Closed ChuanyangZheng closed 1 month ago
Hi, @ChuanyangZheng , In VLMEvalKit we did not involve the pure-text samples, cuz they are not related to multi-modal evaluation.
Thanks for your reply, I also want to ask is the MMBench V1.1 in the opencompass leaderboard evaluated in a way as follows?
python run.py --data MMBench_V11 --model model --verbose --nproc=1
But MMBench_V11 is a Internal Only file.
We can only access MMBench_TEST_EN_V11 and MMBench_TEST_CN_V11. So can we use the following commands
python run.py --data MMBench_TEST_EN_V11 --model model --verbose --nproc=1
python run.py --data MMBench_TEST_CN_V11 --model model --verbose --nproc=1
and average these two results to get the result in the leaderboard?
@ChuanyangZheng
Yeah, and you need to submit the prediction file to https://mmbench.opencompass.org.cn/mmbench-submission to obtain the metrics.

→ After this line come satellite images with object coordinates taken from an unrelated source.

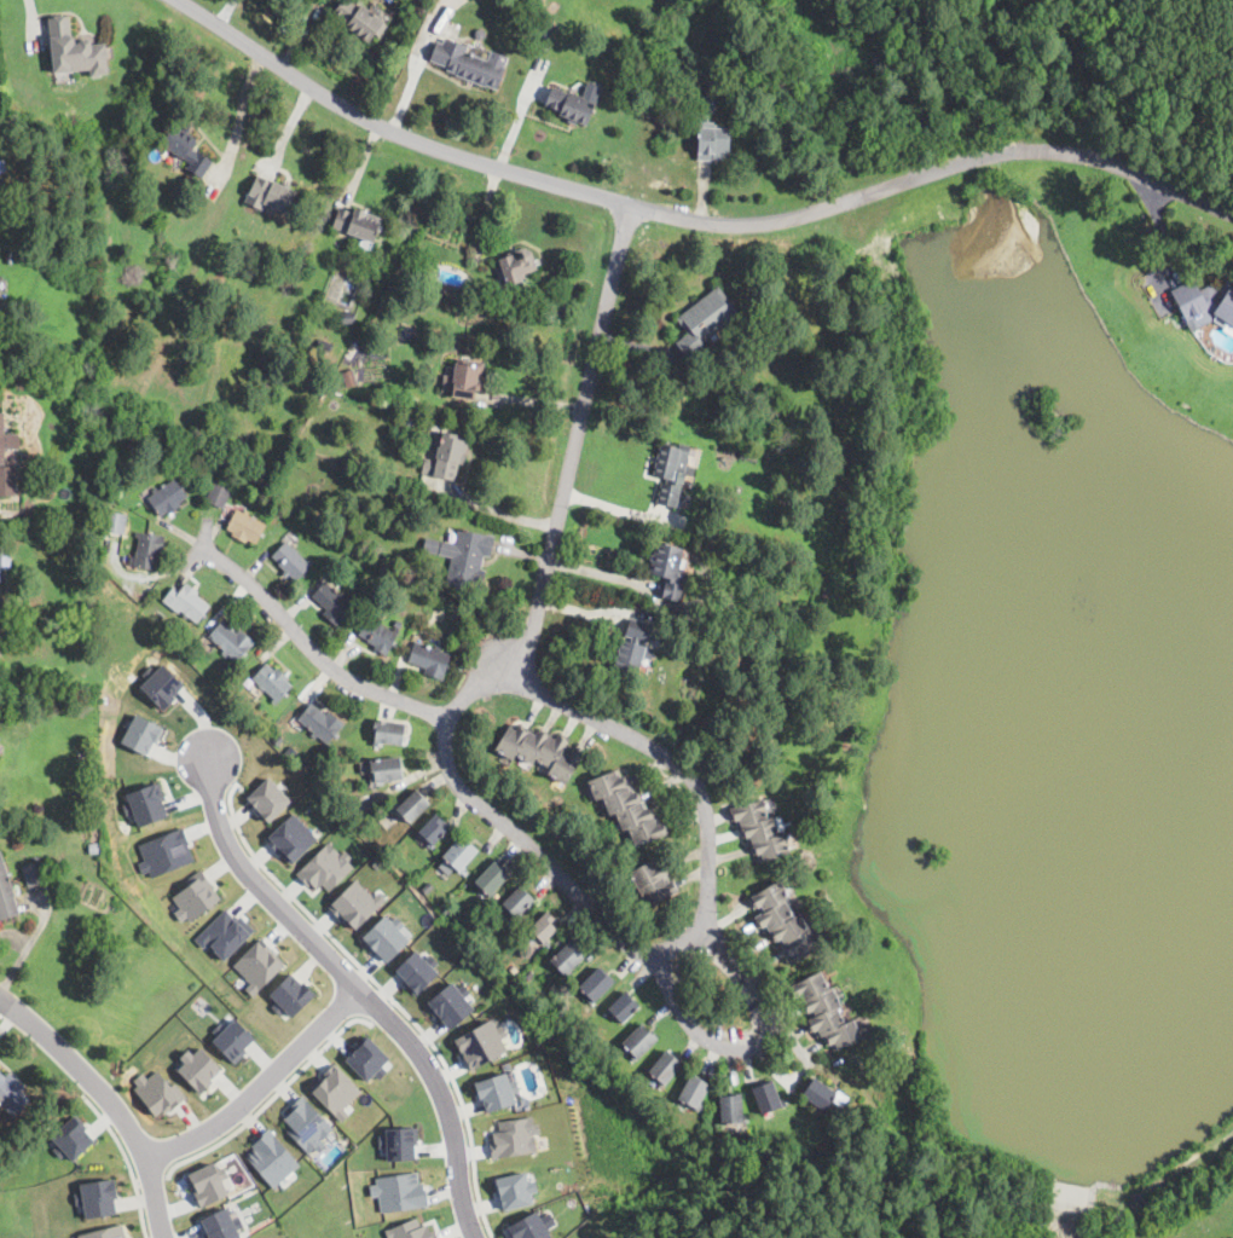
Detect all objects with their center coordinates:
building: (324, 0)
road: (225, 13)
building: (360, 20)
building: (547, 29)
building: (479, 32)
building: (75, 51)
park: (1072, 61)
road: (413, 63)
building: (470, 64)
building: (571, 106)
building: (10, 130)
building: (714, 142)
building: (187, 150)
building: (2, 166)
building: (271, 194)
road: (691, 222)
building: (357, 223)
building: (515, 267)
building: (425, 270)
building: (1203, 301)
building: (348, 318)
building: (705, 320)
building: (323, 345)
building: (346, 371)
building: (465, 380)
building: (410, 418)
building: (7, 440)
road: (578, 440)
building: (450, 454)
building: (672, 472)
building: (7, 481)
building: (219, 495)
building: (168, 498)
road: (621, 509)
road: (497, 511)
building: (115, 523)
building: (246, 527)
building: (149, 549)
building: (464, 556)
building: (4, 561)
building: (292, 561)
building: (668, 570)
building: (190, 603)
building: (333, 603)
building: (5, 614)
building: (398, 624)
building: (379, 635)
building: (232, 641)
building: (634, 648)
road: (314, 652)
building: (430, 659)
building: (224, 668)
building: (272, 682)
building: (162, 685)
building: (321, 723)
building: (387, 732)
building: (142, 734)
building: (276, 740)
building: (541, 751)
building: (383, 768)
road: (691, 776)
building: (268, 798)
building: (146, 803)
building: (411, 806)
building: (625, 806)
road: (505, 823)
building: (434, 830)
building: (760, 830)
building: (292, 837)
building: (164, 853)
building: (460, 855)
building: (326, 867)
building: (33, 874)
building: (492, 879)
building: (651, 883)
building: (428, 886)
building: (6, 895)
building: (194, 897)
building: (520, 903)
building: (356, 904)
building: (452, 918)
building: (784, 923)
building: (545, 928)
building: (223, 933)
building: (385, 938)
building: (567, 958)
building: (257, 966)
building: (415, 971)
building: (528, 975)
building: (596, 985)
road: (353, 991)
building: (291, 993)
building: (449, 1005)
building: (623, 1007)
building: (825, 1011)
building: (233, 1039)
building: (640, 1042)
building: (479, 1044)
road: (757, 1047)
building: (366, 1058)
building: (199, 1067)
building: (665, 1069)
road: (260, 1089)
building: (335, 1090)
building: (157, 1091)
building: (495, 1091)
building: (694, 1092)
building: (12, 1094)
building: (823, 1096)
building: (767, 1098)
road: (272, 1100)
road: (107, 1102)
building: (731, 1108)
building: (306, 1124)
building: (514, 1136)
building: (72, 1138)
building: (400, 1143)
building: (271, 1158)
road: (127, 1160)
road: (151, 1180)
building: (207, 1182)
building: (515, 1190)
building: (399, 1191)
building: (99, 1197)
building: (1136, 1201)
building: (220, 1224)
building: (530, 1227)
building: (410, 1230)
building: (104, 1232)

Hello, I follow your Evaluation and evaluate HallusionBench using the script as follows:
python run.py --data HallusionBench --model model --verbose --nproc=1
The model generated 951 results, which skipped the samples without images. The HallusionBench benchmark should evaluate 1,129 samples, including some pure text samples.I found the possible cause lies in the skip setting. Running when setting skip_noimg=False will raise error.
Do I miss something? Thanks for your time!